Faunal Associations: The flowers are cross-pollinated primarily by various bees, including Andrenid bees (Andrena spp.), bumblebees, and honeybees. Both nectar and pollen are available as floral rewards. The pollen is released from the anthers in response to the "buzz pollination" of the bees (high frequency vibration of the thoracic muscles). In addition to these floral visitors, many insects feed on the foliage, stems, and other parts of blueberry shrubs. For example, the larvae of two beetles, Oberea myops (Rhododendron Stem Borer) and Oberea tripunctata (Dogwood Twig Borer), bore through the twigs of these shrubs, while the larvae of two flies, Dasineura cyanococci and Dasineura oxycoccum (Blueberry Gall Midge), form galls on the buds or developing flowers. Other insect feeders include the leaf beetles Altica sylvia and Tricholochmea vaccinii, the larvae of Rhagoletis mendax (Blueberry Fruit Fly), Clastoptera saintcyri (Heath Spittlebug), Limotettix vaccinii (Blunt-Nosed Leafhopper), and Mesolecanium nigrofasciatum (Terrapin Scale). The caterpillars of two butterflies, Callophrys augustinus (Brown Elfin) and Callophrys henrici (Henry's Elfin), feed on the flowers and developing fruits of blueberry shrubs. In addition to these insects, the caterpillars of such moths as Hemaris gracilis (Slender Clearwing), Sympistis dentata (Blueberry Cinder), and Xestia dilucida (Reddish Heath Dart) also feed on these shrubs (see the Moth Table for a more complete listing of these species). Blueberries fruits are an important source of food to many vertebrate animals.
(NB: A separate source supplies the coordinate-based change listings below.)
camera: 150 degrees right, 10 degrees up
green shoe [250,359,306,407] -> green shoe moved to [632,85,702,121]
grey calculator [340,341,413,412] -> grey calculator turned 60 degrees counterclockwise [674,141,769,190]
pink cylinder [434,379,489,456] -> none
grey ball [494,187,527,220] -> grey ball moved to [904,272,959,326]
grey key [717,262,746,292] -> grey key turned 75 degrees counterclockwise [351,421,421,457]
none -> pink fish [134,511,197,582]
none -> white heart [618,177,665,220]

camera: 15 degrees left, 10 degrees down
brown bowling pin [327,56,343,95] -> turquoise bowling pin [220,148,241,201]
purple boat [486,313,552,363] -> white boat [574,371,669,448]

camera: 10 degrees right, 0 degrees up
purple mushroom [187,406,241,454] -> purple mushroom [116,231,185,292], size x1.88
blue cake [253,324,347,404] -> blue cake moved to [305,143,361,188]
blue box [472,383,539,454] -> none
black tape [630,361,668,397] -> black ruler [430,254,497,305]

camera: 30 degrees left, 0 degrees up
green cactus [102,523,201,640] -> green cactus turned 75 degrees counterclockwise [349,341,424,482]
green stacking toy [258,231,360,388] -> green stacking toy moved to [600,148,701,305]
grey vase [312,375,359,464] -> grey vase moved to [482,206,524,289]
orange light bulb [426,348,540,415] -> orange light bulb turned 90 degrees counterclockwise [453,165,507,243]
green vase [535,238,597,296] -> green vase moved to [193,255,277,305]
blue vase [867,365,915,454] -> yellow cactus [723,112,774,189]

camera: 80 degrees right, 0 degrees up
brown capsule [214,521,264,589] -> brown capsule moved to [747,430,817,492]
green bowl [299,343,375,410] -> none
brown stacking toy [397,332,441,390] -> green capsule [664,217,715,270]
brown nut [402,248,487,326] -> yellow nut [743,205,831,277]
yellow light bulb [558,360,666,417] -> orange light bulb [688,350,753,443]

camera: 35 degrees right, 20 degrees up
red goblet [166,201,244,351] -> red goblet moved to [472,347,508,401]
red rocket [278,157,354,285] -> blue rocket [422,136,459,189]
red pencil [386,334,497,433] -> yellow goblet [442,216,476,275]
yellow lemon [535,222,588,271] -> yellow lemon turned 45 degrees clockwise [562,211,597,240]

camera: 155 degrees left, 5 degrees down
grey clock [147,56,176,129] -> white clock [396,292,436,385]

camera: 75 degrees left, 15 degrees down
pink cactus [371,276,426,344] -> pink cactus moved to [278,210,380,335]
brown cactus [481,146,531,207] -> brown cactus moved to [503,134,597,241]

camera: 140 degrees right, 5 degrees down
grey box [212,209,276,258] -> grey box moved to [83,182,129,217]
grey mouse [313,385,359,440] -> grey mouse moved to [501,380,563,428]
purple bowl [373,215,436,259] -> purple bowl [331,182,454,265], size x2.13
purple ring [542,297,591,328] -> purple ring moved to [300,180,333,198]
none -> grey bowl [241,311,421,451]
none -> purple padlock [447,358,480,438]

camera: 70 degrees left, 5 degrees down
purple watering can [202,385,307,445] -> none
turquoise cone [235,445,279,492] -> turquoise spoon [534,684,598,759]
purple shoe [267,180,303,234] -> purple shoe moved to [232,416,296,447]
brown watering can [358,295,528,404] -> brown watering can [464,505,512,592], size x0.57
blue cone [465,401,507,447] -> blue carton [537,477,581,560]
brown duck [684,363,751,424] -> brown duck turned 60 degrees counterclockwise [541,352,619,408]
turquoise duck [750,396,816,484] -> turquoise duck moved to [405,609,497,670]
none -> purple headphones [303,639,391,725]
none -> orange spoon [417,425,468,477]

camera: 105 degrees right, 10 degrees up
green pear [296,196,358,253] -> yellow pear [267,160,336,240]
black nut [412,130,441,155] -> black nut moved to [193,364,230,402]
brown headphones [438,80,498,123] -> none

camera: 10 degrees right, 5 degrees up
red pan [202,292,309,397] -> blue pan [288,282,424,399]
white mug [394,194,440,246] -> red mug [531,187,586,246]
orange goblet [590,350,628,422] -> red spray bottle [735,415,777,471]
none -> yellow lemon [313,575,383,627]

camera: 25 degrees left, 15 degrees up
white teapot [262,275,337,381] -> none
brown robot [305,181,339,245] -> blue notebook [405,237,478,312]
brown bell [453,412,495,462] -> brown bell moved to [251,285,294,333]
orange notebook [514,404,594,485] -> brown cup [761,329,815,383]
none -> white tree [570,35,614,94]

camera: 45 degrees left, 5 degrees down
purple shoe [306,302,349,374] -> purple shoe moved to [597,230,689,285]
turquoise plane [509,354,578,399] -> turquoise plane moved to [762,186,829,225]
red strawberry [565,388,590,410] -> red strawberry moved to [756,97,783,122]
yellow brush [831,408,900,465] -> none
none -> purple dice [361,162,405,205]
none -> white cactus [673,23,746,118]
These species include the terrestrial turtles, Clemmys insculpta (Wood Turtle) and Terrapene carolina (Eastern Box Turtle); such birds as the Ruffed Grouse, Wild Turkey, Blue Jay, American Robin, Yellow-Breasted Chat, Wood Thrush, and Eastern Bluebird (see the Bird Table for a more complete listing of species); and such mammals as the Black Bear, Red Fox, Raccoon, Striped Skunk, Opossum, Red Squirrel, Eastern Chipmunk, Jumping Mouse, Deer Mouse, and White-Footed Mouse. In addition to the fruits, the White-Tailed Deer and Cottontail Rabbit also browse on the foliage and twigs. Because Lowbush Blueberry is a densely branched shrub that often forms large colonies, it provides significant protective cover for ground-nesting birds and other wildlife.

Photographic Location:
A sandy woodland near Lake Michigan at the Indiana Dunes State Park in NW Indiana.

Comments: Lowbush Blueberry (Vaccinium angustifolium) is one of the primary sources of commercial blueberries, particularly in the New England region of the United States. The flavor of the berries is sweet and mild. Because this shrub is somewhat variable across its range, different varieties have been described, although none of these are currently recognized in Illinois. Compared to the Hillside Blueberry (Vaccinium pallidum), Lowbush Blueberry has more narrow leaves and its leaf undersides are less pale. It differs from another species, Canada Blueberry (Vaccinium myrtilloides), by having leaf undersides that are glabrous, rather than pubescent. These species usually occupy drier habitats than the taller Highbush Blueberry (Vaccinium corymbosum); the latter is typically found in forested bogs and similar wet habitats.